The mortuary poles in SGang Gwaay are being left to return to the earth, as is done in Haida tradition.

Mortuary poles in SGang Gwaay, a UNESCO World Heritage site.

The carved figures in a mortuary pole represent the crests of the deceased person, describing that person’s lineage and importance.

The crests often include animals and supernatural beings.

Mortuary poles are hollow near the top, to accommodate a bentwood box containing the body of the deceased.

The watchman at Windy Bay lives in a modern replica of a traditional Haida log house.

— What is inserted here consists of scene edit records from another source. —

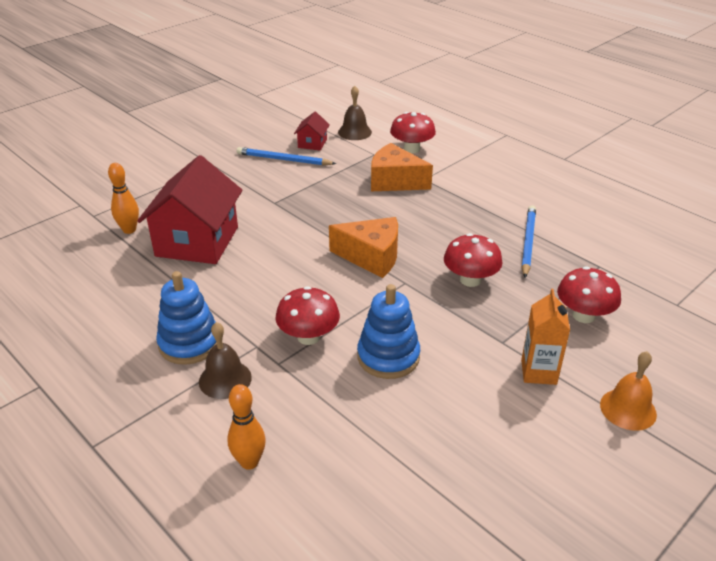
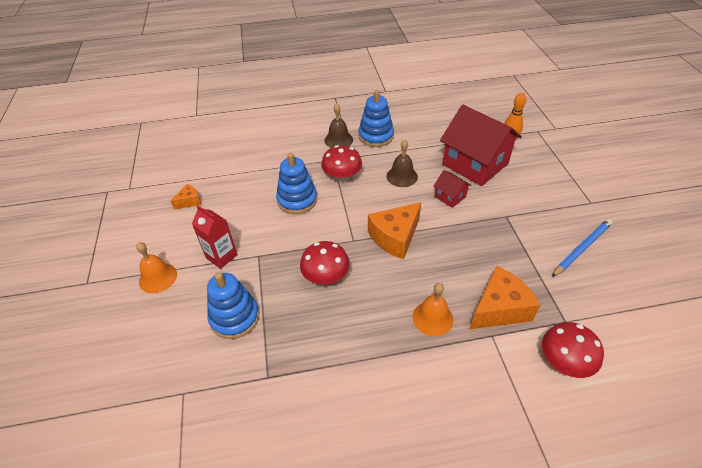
camera: 125 degrees right, 10 degrees up
(249, 462) = (282, 132): orange bowling pin -> none
(312, 143) = (611, 282): red house -> red house (450, 196)
(354, 132) = (628, 330): brown bell -> brown bell (402, 176)
(441, 207) = (432, 318): none -> orange bell
(501, 474) = (189, 201): none -> orange cheese
(527, 242) = (337, 347): blue pencil -> none
(538, 372) = (221, 256): orange carton -> red carton
(583, 315) = (235, 317): red mushroom -> blue stacking toy

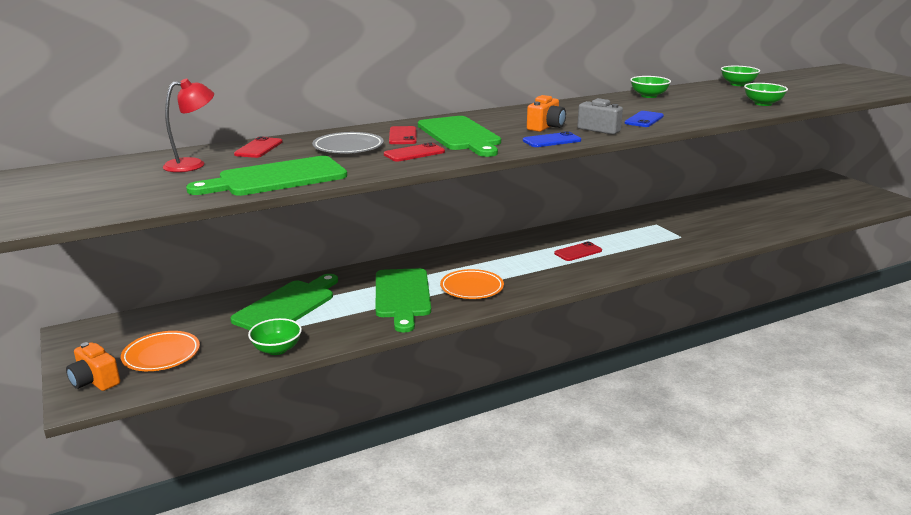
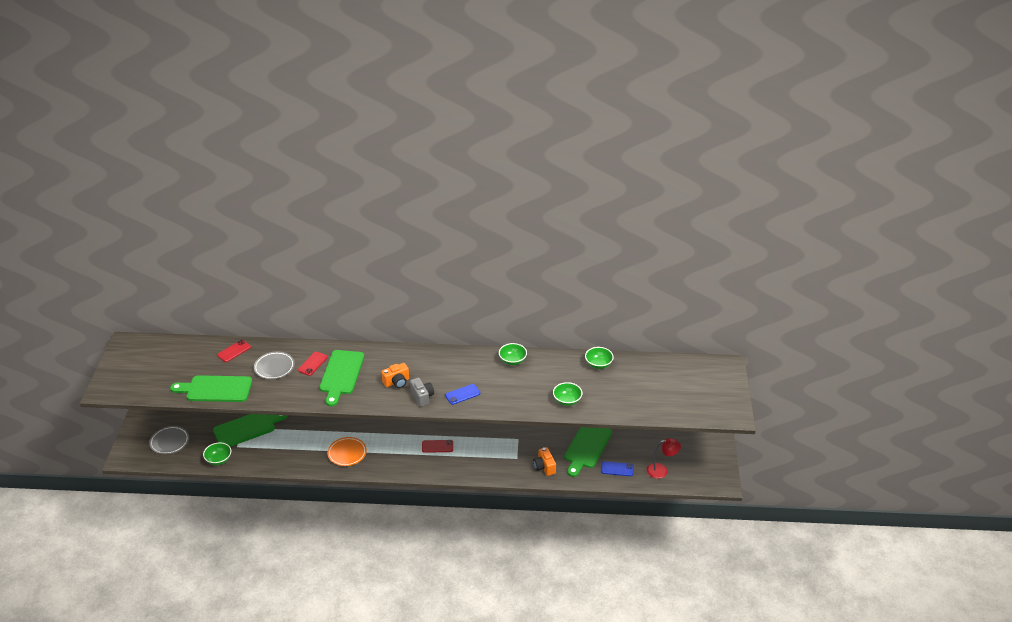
camera: 30 degrees right, 15 degrees up
(95, 381) = (134, 448): orange camera -> orange camera (544, 467)
(161, 355) = (169, 442): orange plate -> grey plate
(193, 164) = (192, 358): red lamp -> red lamp (661, 470)
(402, 296) = (307, 444): green cutting board -> green cutting board (587, 447)
(414, 153) = (298, 387): red phone -> none
(551, 140) = (379, 400): blue phone -> blue phone (617, 469)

In 1985, in response to years of unsustainable logging on the Haida Gwaii islands, the local Haida people organized a blockade of one of the logging roads on Lyell Island. Over a two-week period, 72 Haida people were arrested, including the elders of the tribe. According to the story we heard, Haida police officers in particular were ordered to arrest members of their own community.

The standoff between the Haida and the logging industry drew international attention, and eventually led to an agreement between the Haida Nation and the Canadian government. This agreement outlined the creation of Gwaii Haanas National Park, which is now protected and cooperatively managed by the Haida and the government. In 2010, the marine area around Gwaii Haanas was also designated a protected area, making Gwaii Haanas the first place in the world to be protected from the top of the mountains to the bottom of the sea.

These days, trees are harvested and replanted using more sustainable methods, and the Haida people are deeply involved in the conservation of the natural habitat.

The Legacy Pole was raised in 2013 to celebrate the 20th anniversary of the cooperation between the Haida and Canadian government in managing Gwaii Haanas.

A detail of the Legacy Pole shows “the five good people,” a representation of the community that organized the logging blockade in 1985.

We saw countless bald eagles on this trip.

Seals.

We were just about ready to move here…

Momma bear and cubs in the Khutzeymateen Grizzly Bear Sanctuary.

Digging for clams.

Can you see the face?

We spent the rest of our trip riding the motorcycle through the interior of British Columbia.

A totem pole and longhouse of the Gitxsan First Nation.

Relaxing after a long day of motorcycling.